日本ハムは9日、敵地コボスタ宮城の楽天戦で、2017年公式戦の最終試合を迎える。すでに順位は確定し、興味は、日本でのラストゲームになるかもしれない大谷翔平に集中しているが、もう1人、注目すべき日ハム戦士がいる。西川遥輝だ。

日本ハム・西川遥輝【写真:田口有史】
日本ハム・西川遥輝【写真:田口有史】

パ・リーグで3割超え最少人数は「3」、今季ここまで秋山と柳田の2人のみ

 日本ハムは9日、敵地コボスタ宮城の楽天戦で、2017年公式戦の最終試合を迎える。すでに順位は確定し、興味は、日本でのラストゲームになるかもしれない大谷翔平に集中しているが、もう1人、注目すべき日ハム戦士がいる。西川遥輝だ。

 西川は現在39盗塁。
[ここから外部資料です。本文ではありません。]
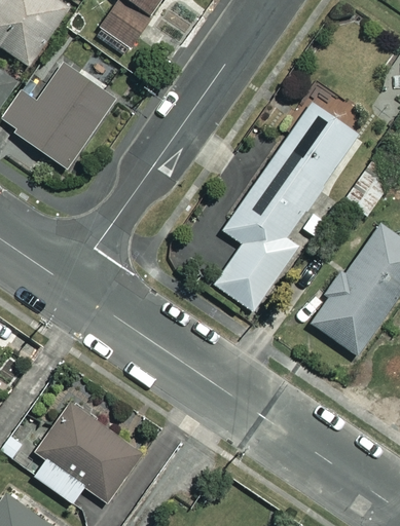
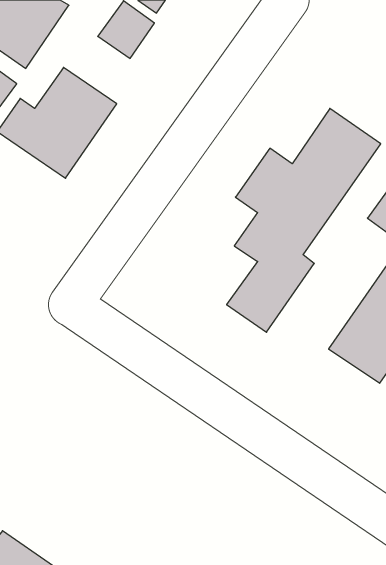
building: [34,402,141,502] -> none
すでに全日程が終了した西武の源田壮亮が37盗塁なので、2年ぶり2回目の盗塁王が確定的だが、打率は.296(541打数160安打)でパ・リーグ3位につけている。

 西川の上には、西武の秋山翔吾.322、ソフトバンクの柳田悠岐.310の2人がいる。つまり、今季のパ・リーグは2人しか3割打者がいないのだ。

 80年を超すNPBの歴史の中で、1リーグ時代には1度だけ「3割打者不在」のシーズンがあった。1942年だ。この年は巨人の呉昌征が.286で唯一「2割台の首位打者」になっている。また翌1943年も3割打者は1人だけ。同じく巨人の呉が.29966の四捨五入で辛うじて3割に滑り込み、2年連続の首位打者になっている。当時は戦前のことでもあり、ボールが粗悪で反発係数が低かったため、極端な投高打低だったのだ。

 2リーグ分立後、セ・リーグでは3割打者が2人というシーズンが4回、1人というシーズンが4回あった。しかし、パ・リーグは1966年と1992年に3人という年があっただけで、「3割打者が2人」というシーズンは一度もなかった。

 今季のパ・リーグ6球団のチーム打率は.250ちょうど。昨年は.259だから一挙に9厘も下がった。ただし、投手の防御率は2016年が3.65、2017年が3.67と下がっている。

 投手の防御率が下落したのは、総被本塁打数が2016年の616本から2017年の787本と激増しているからだ。その反面、被安打数は7409本から7079本と減少している。つまり、一発を打つパワー打者は増えたが、コツコツ安打を積み重ねる打者が減ったということだ。単純に「投高打低」とは言えないが、今季のパ・リーグの野球は、かなり変化したということが言えよう。

 シーズン最終戦で、西川が3人目の打率3割をクリアするためには、以下の条件が必要になる。

3打数3安打 打率.2996(繰り上げで3割)
4打数4安打 打率.3009
5打数4安打 打率.3004
5打数5安打 打率.302

 西川遥輝は昨年、初めて打率3割となる.314をマークし、リーグ2位となった。打者にとって「打率3割」は勲章だ。かなり厳しい条件だが、何とか頑張ってパ・リーグ「3人目の3割」をクリアしてほしいものだ。